Cytomegalovirus (CMV) infection is one of the major causes of concern in allogeneic stem cell transplantation (allo-HSCT). Here we report the clinically significant CMV infections among allo-HSCT recipients at the National Center for Cancer Care and Research (NCCCR) in Qatar.

Methods:

A retrospective review of the electronic health records of all malignant hematology patients who underwent allo-HSCT at NCCCR was performed from September 2017 to December 2022.

Results:

Fifty-one malignant hematology patients have been transplanted during the data collection period. Patient characteristics are summarized in Table 1. The median age was 34 years (range 14-53 years). CMV-serostatus was positive in fifty recipients (98%) and all donors. Thirty-two patients (62.7%) have received matched-related grafts. The most frequent indication for HSCT was acute myeloid leukemia, followed by acute lymphoblastic leukemia. Forty-six patients (92%) underwent myeloablative conditioning therapy. Graft-versus-host disease (GvHD) prophylaxis used in the non-haploidentical group was cyclosporine and short-course methotrexate while haploidentical recipients received cyclosporine, mycophenolate mofetil, and post-transplant cyclophosphamide.

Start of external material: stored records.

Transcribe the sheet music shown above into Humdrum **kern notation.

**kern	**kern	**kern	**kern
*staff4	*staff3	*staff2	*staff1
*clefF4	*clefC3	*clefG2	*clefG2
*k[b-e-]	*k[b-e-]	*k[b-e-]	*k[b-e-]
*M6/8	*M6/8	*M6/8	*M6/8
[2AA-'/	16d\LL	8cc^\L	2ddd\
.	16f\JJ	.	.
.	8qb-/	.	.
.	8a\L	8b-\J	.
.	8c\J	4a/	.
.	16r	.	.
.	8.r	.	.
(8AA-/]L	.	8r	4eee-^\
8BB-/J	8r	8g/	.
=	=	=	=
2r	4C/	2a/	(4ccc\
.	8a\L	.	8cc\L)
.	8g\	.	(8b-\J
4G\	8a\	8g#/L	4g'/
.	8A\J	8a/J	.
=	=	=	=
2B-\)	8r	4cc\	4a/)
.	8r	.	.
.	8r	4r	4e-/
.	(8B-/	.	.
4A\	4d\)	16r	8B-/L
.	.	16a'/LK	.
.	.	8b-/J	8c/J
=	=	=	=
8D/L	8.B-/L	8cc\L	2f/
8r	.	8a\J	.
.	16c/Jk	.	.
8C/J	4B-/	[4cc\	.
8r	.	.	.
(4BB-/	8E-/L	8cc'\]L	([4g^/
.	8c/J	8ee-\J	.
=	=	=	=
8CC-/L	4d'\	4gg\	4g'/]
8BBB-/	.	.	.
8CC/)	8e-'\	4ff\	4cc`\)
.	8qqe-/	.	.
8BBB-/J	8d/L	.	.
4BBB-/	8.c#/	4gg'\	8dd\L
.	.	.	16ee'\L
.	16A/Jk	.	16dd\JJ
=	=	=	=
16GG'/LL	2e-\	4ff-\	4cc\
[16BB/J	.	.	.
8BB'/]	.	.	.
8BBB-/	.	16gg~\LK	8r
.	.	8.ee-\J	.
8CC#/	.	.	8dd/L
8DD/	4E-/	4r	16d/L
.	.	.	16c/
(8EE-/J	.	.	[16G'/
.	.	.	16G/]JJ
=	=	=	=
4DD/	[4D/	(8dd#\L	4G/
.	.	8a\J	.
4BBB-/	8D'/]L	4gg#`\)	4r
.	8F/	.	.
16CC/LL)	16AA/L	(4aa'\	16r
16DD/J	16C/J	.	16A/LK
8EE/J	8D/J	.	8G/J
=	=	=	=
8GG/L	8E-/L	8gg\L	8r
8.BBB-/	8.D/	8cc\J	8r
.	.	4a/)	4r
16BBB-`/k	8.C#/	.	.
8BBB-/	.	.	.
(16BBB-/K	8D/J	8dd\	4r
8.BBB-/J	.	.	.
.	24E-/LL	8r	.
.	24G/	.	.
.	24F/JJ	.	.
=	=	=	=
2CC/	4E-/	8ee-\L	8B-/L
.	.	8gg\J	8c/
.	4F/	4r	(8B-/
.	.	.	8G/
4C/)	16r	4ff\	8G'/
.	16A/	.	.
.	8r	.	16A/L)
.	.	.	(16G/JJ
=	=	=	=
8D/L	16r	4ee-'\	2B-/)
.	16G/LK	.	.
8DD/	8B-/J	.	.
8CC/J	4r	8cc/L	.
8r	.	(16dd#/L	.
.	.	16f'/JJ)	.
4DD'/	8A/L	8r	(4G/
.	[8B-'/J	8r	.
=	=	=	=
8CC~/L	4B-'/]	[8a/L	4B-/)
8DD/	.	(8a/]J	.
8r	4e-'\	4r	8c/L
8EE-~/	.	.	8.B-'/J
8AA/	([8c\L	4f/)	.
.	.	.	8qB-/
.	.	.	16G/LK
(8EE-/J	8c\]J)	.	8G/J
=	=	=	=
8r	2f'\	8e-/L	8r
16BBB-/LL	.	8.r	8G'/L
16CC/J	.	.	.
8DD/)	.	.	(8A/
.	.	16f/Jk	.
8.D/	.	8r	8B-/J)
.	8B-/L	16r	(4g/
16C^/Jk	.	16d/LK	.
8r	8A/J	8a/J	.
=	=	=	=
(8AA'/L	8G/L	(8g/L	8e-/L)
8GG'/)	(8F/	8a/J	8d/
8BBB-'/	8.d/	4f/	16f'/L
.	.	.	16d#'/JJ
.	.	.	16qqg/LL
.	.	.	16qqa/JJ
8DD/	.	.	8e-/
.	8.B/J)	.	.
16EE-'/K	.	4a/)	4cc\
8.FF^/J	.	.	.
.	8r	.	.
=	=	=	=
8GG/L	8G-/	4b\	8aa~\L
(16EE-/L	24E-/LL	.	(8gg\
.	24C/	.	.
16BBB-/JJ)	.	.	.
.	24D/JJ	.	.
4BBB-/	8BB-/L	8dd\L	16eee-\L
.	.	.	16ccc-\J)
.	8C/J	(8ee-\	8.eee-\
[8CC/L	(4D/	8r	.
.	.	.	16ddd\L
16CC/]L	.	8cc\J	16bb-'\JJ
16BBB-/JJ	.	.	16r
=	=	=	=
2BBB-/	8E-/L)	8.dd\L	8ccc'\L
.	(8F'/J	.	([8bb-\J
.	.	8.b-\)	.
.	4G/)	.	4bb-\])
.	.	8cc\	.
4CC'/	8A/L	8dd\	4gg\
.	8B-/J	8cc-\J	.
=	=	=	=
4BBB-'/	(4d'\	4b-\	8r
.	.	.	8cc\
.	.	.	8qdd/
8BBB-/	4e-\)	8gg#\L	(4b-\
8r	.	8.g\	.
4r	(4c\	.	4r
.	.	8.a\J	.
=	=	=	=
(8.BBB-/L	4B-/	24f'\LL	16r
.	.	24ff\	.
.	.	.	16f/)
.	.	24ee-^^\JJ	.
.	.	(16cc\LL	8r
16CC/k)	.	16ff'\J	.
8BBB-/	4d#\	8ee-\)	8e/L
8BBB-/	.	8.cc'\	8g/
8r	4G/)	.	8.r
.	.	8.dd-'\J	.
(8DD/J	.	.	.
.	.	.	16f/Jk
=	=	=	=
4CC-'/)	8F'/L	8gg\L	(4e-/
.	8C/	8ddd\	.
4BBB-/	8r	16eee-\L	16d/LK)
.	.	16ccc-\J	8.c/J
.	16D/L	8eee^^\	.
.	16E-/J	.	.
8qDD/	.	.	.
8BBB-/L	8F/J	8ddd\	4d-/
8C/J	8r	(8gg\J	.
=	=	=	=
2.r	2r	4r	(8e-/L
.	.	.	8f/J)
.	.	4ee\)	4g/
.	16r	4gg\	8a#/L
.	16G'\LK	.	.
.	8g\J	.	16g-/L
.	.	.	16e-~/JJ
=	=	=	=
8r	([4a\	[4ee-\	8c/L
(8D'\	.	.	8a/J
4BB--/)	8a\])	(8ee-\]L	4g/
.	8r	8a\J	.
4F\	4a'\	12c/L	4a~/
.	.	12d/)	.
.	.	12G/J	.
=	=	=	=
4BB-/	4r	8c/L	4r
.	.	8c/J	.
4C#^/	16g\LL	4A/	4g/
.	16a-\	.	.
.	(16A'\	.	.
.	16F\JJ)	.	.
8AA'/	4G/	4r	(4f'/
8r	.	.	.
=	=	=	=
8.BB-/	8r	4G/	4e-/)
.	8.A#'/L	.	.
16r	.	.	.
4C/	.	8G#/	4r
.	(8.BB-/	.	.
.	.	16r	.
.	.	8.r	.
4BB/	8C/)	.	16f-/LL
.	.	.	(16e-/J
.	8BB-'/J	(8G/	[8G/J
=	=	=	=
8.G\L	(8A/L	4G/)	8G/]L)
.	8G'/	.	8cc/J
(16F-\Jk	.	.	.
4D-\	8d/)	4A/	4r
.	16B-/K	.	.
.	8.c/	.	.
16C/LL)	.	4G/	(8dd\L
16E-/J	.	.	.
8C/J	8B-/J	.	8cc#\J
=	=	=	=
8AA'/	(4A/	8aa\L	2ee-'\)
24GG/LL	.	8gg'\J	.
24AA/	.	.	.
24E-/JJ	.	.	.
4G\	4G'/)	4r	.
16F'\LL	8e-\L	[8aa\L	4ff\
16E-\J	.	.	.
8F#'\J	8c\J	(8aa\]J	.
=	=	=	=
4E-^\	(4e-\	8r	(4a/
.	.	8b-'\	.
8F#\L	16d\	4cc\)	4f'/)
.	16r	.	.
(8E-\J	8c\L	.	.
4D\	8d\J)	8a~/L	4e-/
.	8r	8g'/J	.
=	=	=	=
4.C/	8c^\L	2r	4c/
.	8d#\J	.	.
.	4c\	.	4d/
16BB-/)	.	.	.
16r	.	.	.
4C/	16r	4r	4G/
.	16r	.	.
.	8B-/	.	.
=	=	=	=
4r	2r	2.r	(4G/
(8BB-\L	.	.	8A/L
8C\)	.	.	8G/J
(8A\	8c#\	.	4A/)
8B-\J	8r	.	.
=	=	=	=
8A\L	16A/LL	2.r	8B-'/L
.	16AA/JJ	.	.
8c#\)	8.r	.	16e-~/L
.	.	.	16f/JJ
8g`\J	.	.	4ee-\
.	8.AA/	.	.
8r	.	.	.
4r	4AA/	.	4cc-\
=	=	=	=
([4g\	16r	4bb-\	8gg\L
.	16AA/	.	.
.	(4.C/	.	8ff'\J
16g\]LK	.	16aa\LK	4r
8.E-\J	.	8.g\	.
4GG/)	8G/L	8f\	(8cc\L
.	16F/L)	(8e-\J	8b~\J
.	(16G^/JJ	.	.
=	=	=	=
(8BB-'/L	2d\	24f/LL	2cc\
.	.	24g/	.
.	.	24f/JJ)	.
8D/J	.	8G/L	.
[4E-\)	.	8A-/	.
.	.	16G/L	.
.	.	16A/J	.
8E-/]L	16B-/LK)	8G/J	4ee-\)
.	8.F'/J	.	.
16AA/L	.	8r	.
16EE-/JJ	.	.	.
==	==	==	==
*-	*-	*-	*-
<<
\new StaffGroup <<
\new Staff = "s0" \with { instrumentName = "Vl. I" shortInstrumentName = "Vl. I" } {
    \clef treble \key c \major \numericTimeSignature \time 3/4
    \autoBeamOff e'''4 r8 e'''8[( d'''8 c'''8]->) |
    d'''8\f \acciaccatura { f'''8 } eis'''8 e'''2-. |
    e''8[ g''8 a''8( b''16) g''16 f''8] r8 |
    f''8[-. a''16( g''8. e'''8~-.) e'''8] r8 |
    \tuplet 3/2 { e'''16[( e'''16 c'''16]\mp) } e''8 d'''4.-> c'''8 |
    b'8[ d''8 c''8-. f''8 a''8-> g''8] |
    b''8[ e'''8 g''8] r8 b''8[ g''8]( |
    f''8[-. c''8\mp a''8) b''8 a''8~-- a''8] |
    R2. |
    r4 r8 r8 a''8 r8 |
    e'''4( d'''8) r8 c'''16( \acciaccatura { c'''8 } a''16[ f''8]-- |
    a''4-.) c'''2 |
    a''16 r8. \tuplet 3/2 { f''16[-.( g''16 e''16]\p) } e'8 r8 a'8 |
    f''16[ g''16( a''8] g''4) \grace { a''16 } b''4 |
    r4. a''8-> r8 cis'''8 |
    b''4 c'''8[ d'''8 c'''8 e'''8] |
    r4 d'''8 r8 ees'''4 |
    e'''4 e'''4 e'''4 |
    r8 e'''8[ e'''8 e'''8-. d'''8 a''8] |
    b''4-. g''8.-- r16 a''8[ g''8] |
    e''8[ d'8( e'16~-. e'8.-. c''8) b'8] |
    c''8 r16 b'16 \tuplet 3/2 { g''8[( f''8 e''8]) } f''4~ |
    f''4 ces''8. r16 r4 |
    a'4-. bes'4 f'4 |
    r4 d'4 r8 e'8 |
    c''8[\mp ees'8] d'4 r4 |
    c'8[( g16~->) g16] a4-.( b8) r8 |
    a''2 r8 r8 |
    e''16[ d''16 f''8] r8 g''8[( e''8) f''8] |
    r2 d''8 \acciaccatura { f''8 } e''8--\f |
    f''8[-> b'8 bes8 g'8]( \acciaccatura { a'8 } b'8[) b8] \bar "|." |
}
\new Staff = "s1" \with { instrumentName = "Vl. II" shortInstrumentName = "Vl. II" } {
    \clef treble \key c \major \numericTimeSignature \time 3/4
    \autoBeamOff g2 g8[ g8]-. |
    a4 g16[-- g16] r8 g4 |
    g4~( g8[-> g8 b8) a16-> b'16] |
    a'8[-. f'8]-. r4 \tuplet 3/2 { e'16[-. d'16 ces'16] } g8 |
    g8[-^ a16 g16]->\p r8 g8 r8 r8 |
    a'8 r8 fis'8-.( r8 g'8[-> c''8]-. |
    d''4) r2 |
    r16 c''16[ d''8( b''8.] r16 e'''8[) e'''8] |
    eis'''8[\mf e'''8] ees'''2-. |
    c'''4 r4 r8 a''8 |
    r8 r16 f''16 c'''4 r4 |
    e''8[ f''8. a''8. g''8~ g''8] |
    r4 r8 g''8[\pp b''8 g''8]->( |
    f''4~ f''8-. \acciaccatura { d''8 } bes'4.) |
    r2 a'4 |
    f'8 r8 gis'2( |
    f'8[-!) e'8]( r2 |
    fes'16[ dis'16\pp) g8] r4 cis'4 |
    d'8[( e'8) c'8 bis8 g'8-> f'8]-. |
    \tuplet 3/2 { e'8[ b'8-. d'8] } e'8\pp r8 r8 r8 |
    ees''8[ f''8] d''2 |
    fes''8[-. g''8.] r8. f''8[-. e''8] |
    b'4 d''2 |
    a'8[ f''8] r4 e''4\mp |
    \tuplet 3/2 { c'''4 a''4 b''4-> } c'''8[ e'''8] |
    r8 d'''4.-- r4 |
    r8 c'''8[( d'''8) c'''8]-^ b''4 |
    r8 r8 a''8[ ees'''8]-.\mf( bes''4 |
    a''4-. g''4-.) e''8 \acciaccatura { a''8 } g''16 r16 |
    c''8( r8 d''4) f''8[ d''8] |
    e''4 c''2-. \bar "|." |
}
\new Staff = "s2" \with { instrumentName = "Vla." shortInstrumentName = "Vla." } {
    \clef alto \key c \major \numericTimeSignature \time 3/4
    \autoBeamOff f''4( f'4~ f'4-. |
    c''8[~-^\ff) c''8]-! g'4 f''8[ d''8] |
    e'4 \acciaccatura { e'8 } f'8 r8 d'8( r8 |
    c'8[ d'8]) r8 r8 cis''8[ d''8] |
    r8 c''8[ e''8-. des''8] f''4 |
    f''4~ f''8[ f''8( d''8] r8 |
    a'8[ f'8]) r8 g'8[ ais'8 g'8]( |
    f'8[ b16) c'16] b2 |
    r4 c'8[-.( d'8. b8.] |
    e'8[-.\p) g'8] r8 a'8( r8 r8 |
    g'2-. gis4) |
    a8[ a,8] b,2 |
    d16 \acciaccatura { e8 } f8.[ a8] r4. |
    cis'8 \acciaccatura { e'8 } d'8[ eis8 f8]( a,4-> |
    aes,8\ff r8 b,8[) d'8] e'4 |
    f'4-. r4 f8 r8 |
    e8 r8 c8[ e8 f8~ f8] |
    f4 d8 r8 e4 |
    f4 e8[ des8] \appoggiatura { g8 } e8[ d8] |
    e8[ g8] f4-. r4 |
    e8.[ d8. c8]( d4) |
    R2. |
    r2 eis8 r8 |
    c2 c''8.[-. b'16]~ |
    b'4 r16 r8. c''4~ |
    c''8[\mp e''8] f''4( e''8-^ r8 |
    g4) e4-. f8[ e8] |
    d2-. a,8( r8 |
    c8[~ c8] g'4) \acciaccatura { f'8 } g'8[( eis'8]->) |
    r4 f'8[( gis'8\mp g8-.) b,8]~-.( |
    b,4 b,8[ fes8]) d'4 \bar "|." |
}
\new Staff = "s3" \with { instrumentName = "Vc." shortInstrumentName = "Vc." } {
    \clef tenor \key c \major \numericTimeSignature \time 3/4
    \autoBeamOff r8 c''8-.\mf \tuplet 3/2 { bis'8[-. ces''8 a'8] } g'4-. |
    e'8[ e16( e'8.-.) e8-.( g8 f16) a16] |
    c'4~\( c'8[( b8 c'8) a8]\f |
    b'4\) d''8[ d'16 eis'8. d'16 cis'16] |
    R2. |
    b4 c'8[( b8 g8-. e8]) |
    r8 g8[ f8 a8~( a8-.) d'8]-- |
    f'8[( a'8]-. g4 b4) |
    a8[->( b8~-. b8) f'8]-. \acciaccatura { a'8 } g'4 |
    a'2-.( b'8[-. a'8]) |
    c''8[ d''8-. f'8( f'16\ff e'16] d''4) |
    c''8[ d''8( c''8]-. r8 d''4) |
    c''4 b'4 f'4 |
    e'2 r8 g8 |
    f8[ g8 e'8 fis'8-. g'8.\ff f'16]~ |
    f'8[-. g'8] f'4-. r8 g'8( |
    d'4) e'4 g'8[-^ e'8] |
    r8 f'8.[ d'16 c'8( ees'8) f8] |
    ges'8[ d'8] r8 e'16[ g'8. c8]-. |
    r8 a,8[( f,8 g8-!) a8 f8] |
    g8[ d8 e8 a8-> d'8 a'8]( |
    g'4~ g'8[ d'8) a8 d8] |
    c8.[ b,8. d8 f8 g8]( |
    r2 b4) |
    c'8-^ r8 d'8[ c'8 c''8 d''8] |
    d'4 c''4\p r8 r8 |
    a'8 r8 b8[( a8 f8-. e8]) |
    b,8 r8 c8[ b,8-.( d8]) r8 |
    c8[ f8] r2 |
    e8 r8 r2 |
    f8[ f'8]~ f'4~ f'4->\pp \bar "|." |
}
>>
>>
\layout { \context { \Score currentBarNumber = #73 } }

Letermovir prophylaxis was accessible for use for high-risk patients from February 2022. CMV-PCR was monitored twice per week for all patients until day +100. The clinically significant CMV infection rate was 51%. The cumulative incidence of CMV infection in haploidentical and non-haploidentical groups was 70% and 30%, respectively (figure 1). The median CMV-PCR viral load was 1783.5 IU/mL (range 133- 9600 IU/mL), with the earliest CMV reactivation on day -1 of transplantation. The clinically significant CMV infection incidence was significantly higher in patients who did not receive letermovir prophylaxis. Preemptive antiviral therapy was initiated to prevent CMV disease in all indicated recipients. Foscarnet was the preferred first-line pre-emptive treatment option for patients during cytopenia. No CMV disease or CMV-related mortality occurred in our population.

Conclusion:

This is the first report from Qatar to report CMV infection post-allogeneic stem cell transplantation. Future in-depth analysis of our population and treatment responses is needed.